Atlantic Coast Chapter NECA
Based in Richmond, Virginia, the Atlantic Coast Chapter of the National Electrical Contractors Association (ACC-NECA) has been serving a broad base membership throughout the Carolinas and Virginia for 18 years. From Richmond down to Charleston, South Carolina, the chapter works hand in hand with several local unions of the International Brotherhood of Electrical Workers (IBEW), including Local Union No.’s 80, 238, 342, 379, 495, 553, 666, 776 and 1340.
Strength in numbers
“We’re somewhat unique in our market because ACC-NECA was formed in 1997 by a merger of the Virginia and Carolinas NECA chapters,” explains Larry Moter, executive director of ACC-NECA. “ACC-NECA serves these three right-to-work states that have very low union market share. We currently have more than 30 member companies.”
Since forming, the ACC-NECA’s mission has been: “To create a single chapter devoted to delivering more and improved service to all members for the same investment.” Today, the association carries on a tradition of service to area union electrical contractors started by its predecessor chapters in the early 1930s.
ACC-NECA represents experienced, industry-leading electrical contractors throughout major markets in the tristate area. In North Carolina, ACC-NECA is active in Asheville, Charlotte, Raleigh-Durham, Wilmington and Winston-Salem. In South Carolina the association serves Charleston and in Virginia, Newport News, Norfolk and Richmond.
ACC-NECA’s member contractors span all facets of the electrical industry. “We work with contractors of different size and scope,” says Moter. “Some run hundreds of employees, while others run 30 or less, and everything in between.”
Richmond-based member, Chewning & Wilmer Inc., is involved in large-scale electrical contracting, controls, instrumentation and mechanical service and is the oldest electrical contractor in Virginia.
In the Raleigh-Durham area, Sir Raleigh Electric Inc. is a standout union shop in market flooded with nonunion competition. The company offers area commercial and industrial customers complete electric service, including lighting and protection, security camera and card-access integration, thermal imaging, blackout services, prevention services and day-to-day design, build and maintenance of electrical systems.
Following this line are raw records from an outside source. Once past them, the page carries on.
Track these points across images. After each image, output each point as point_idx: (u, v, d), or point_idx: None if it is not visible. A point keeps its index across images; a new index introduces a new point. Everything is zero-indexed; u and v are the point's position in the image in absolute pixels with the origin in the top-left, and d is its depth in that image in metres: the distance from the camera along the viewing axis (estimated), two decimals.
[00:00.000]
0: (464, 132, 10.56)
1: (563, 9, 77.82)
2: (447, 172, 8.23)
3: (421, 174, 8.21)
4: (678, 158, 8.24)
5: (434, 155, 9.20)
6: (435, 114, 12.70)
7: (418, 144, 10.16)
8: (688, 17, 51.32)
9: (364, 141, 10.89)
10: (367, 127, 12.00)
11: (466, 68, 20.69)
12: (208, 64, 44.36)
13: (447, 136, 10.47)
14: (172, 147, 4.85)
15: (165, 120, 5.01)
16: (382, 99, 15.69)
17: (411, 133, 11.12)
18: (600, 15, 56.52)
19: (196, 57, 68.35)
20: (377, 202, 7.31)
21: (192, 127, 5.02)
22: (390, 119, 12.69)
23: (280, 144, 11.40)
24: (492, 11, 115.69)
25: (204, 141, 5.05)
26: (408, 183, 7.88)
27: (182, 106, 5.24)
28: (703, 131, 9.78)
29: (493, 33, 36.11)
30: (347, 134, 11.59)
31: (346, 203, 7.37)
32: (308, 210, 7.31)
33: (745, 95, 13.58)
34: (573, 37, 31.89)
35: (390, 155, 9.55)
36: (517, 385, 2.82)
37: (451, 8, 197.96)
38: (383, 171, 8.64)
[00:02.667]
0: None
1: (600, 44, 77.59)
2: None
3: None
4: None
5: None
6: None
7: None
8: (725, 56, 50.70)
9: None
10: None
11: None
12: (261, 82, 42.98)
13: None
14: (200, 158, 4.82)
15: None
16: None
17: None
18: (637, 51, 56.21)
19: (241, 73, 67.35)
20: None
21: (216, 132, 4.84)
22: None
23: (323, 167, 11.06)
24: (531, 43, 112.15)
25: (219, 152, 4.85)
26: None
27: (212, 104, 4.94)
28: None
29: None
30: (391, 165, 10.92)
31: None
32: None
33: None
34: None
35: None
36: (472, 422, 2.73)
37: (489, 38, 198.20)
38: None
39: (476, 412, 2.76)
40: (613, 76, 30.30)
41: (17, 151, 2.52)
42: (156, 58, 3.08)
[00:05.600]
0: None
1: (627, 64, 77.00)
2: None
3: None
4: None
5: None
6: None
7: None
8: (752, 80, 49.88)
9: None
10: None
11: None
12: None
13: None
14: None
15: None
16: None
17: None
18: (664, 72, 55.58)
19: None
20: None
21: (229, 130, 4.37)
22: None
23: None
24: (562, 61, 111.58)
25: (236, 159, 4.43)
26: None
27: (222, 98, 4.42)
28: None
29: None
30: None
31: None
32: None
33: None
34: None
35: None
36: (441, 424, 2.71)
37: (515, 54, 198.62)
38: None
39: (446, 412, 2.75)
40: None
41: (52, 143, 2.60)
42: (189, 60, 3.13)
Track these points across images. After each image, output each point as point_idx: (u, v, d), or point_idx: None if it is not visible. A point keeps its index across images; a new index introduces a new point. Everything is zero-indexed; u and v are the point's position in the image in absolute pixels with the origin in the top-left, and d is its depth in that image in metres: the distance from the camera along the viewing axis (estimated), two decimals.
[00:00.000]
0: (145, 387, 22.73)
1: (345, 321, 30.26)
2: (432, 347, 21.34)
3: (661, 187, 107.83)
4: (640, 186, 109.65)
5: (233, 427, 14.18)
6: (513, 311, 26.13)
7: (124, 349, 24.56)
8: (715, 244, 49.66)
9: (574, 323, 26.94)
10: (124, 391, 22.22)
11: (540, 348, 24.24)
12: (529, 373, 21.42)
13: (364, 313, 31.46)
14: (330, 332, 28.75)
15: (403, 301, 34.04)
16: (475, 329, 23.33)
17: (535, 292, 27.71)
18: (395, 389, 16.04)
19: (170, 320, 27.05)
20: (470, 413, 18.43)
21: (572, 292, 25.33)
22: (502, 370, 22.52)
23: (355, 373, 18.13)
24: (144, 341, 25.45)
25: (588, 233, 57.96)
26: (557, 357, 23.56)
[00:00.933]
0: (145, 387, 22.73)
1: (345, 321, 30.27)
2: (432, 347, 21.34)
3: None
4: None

A few hours south in Charlotte, ACC-NECA member Preferred Electric Company specializes in everything from premier office space to mission-critical data centers, energy centers and retail and health care facilities, and has been in business for more than 30 years. Terry J. Lette, president of Preferred Electric Company currently serves as the ACC-NECA governor and Charlotte division director.
Constantly working to serve members companies such as Chewning & Wilmer Inc., Sir Raleigh Electric Inc. and Preferred Electric Company, ACC-NECA helps enhance the market position of these union companies in a region that is historically nonunion.
ACC-NECA works with local union halls to negotiate the most competitive terms in both national and local agreements. The association also helps members increase job profits through trainings such as Effective Supervision, Electrical Estimating and implementing the Joint Apprenticeship Training Committee (JATC) programs.
Ramping up manpower
In the last decade, ACC-NECA has also found a relatively new class of labor, the Construction Wireman/Construction Electrician (CW/CE), to be beneficial in leveraging a competitive advantage. “It all depends on the market, but certain areas such as the commercial sector are so flooded with contractors that it’s really dog-eat-dog,” says Moter. “It’s difficult to land a bid and even harder to make money in the low-bid market, but lately data center and bank projects are moving along.”
ACC-NECA began implementing CW/CE workers in 2005 after the passing of the Carolina Small Works Agreement. “CW/CEs really started to ramp up because manpower is so tight in this area,” explains Moter. “We were given the go-ahead to utilize CW/CEs on most projects, just doing what we have to do to land the work that would otherwise go to a lower bid, nonunion shop.”
Moter says CW/CE classification is widely used throughout the Carolinas but less commonly in Virginia. “The program is particularly strong in Charlotte where our members are doing about 900,000 man hours currently,” he notes. “Overall, the CW/CE program has been a huge success.”
Part of this success can be attributed to great working relationships with representatives at the IBEW. “We’re fortunate to have a great business manager, Tommy Hill,” Moter adds. “He’s flexible and aggressive and he wants to see customer-contractor’s projects be a success.”
At the end of the day, Moter says progress comes down to good communication between ACC-NECA and business managers at the local IBEW, as well as great member relationships. For the last 18 years, the Atlantic Coast Chapter of the National Electrical Contractors Association has been furthering both sides of this successful business model.